Injecting stability into energy supplies, reducing the risk of more suppliers going bust – as over 30 have done in the past year – , and reflecting more responsively rises and falls in suppliers’ wholesale costs, are reasons advanced for the change.

Introduced in 2018, the cap is calculated to restrict profit margins on home energy supply to a theoretical 1.9%. Ofgem is due to publish its next revision at the end of August.

April’s hike from around £1,300 to £1,971 is agreed to be the first of several eye-watering rises, likely to last well into 2023.   Analysts Cornwall Insight earlier this week forecast the cap will be over £3,000 for all of next year.

Post-Covid global demand for gas, constrained further by sanctions on Russia imposed after its violation of Ukraine, have for eighteen months driven wholesale prices to record heights.

Ofgem had been consulting since May on increasing the cap’s revision.

“While the price cap will have to rise, it continues to remove the risk of prices rising quickly for consumers when wholesale prices go up but falling slowly and less fully when they go down”, the regulator asserted this morning.

“When wholesale prices fall, these reductions will be passed on in full to customers through a lower price cap. This will happen more quickly with the quarterly price cap”

Customers this month will begin receiving the first instalments of the £400 five-year loan announced by the government this spring to soften at least partially the blow.

After less than a week, a reported 80,000 bill players have signed an online petition refusing to pay higher bills.

Jonathan Brierley, Ofgem’s chief executive, warned radio listeners this morning against a bill boycott.   “It will do more damage than it solves, and will impact on people’s credit records”, he counselled.

Post-Covid global demand for gas, constrained further by sanctions on Russia imposed after its violation of Ukraine, have for fifteen months driven wholesale prices to record heights on world markets.

Volatility in energy markets has persisted, with prices much higher than than expected, Brierley said.
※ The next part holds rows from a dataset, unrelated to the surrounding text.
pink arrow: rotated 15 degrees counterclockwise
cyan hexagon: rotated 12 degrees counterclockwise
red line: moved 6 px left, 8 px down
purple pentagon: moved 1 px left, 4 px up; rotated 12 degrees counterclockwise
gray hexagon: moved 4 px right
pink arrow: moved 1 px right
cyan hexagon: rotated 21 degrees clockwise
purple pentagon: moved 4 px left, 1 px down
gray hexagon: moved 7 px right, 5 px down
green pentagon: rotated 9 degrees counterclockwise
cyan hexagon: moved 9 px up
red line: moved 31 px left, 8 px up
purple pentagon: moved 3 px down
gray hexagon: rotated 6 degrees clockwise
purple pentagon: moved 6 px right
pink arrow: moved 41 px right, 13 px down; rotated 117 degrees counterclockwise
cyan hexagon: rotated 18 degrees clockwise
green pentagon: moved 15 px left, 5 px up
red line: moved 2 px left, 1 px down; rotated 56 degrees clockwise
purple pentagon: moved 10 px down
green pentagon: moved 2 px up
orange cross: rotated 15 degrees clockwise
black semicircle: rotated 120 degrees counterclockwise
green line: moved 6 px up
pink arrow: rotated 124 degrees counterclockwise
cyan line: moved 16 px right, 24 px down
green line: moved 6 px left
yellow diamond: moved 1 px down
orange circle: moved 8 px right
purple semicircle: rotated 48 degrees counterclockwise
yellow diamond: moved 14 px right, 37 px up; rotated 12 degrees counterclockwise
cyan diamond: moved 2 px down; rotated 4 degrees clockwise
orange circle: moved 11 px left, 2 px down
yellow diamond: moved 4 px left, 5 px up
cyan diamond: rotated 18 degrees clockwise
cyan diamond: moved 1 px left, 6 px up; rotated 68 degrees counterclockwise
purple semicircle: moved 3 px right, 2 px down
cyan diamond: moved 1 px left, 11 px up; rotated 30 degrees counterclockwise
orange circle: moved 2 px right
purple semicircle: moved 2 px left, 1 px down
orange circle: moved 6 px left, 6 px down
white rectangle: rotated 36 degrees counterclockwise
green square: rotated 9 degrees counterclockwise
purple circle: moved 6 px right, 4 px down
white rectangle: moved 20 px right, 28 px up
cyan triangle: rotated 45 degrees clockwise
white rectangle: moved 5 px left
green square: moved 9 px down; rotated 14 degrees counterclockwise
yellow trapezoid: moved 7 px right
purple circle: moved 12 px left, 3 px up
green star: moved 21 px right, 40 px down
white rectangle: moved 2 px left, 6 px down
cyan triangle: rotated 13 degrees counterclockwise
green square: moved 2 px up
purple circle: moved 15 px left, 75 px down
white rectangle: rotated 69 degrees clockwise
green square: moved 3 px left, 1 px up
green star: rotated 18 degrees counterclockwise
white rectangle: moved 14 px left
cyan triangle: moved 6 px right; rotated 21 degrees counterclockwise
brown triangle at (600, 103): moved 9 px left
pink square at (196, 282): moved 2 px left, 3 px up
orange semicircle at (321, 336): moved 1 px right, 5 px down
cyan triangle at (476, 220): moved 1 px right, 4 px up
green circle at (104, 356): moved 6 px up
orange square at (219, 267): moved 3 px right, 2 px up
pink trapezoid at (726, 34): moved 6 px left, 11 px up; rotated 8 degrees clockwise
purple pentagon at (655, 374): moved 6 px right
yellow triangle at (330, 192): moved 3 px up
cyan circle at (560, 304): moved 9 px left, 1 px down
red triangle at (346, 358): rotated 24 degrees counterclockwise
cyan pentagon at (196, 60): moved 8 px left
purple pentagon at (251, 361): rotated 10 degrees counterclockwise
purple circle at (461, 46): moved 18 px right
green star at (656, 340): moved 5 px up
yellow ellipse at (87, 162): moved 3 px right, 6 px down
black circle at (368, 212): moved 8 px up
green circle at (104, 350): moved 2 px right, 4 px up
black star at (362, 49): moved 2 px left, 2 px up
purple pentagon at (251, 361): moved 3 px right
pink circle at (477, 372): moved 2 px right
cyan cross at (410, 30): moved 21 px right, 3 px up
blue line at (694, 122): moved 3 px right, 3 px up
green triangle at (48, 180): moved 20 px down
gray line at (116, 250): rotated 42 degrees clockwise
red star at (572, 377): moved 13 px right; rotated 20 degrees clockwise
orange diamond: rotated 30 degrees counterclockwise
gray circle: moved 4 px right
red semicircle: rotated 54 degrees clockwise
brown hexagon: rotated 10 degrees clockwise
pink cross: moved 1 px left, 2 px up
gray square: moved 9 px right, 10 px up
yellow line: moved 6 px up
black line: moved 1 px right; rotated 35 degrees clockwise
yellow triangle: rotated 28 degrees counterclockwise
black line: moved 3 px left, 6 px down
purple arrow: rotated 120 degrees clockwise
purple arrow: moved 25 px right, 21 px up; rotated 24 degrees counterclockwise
Adapting to that volatility is a further argument for revising the cap more often.

“The trade-offs we need to make on behalf of consumers are extremely difficult and there are simply no easy answers right now,” Brierley warned.

“Today’s changes ensure the price cap does its job, making sure customers are only paying the real cost of their energy, but also, that it can adapt to the current volatile market”.

Campaigners at National Energy Action predict 8.2 million households – one British home in three – will be thrown into fuel poverty as soon as October.

Every UK home faces £96 in increased energy costs as a direct result of Ofgem’s poor supervision of suppliers, MPs shadowing the D-BEIS energy ministry calculated in their scathing report last month.

Renewables generators fear for domestic bill payers, according to their trade association.

For the Association for Renewable Energy and Clean Technology, its spokeswoman Amy MacConnachie said the body was concerned about the revision’s impact .

“For consumers, this could be devastating”, said MacConnachie. “To face two price hikes over the winter months will hit many households and businesses incredibly hard.

“We have long urged the Government to take concrete action, but while small pots of cash relief have been offered, the fundamental problem hasn’t been tackled.

“Unless we see a great national effort over the coming months – insulating homes, getting people off gas and onto renewable alternatives, decoupling power from wholesale gas – this will be an incredibly bleak winter.”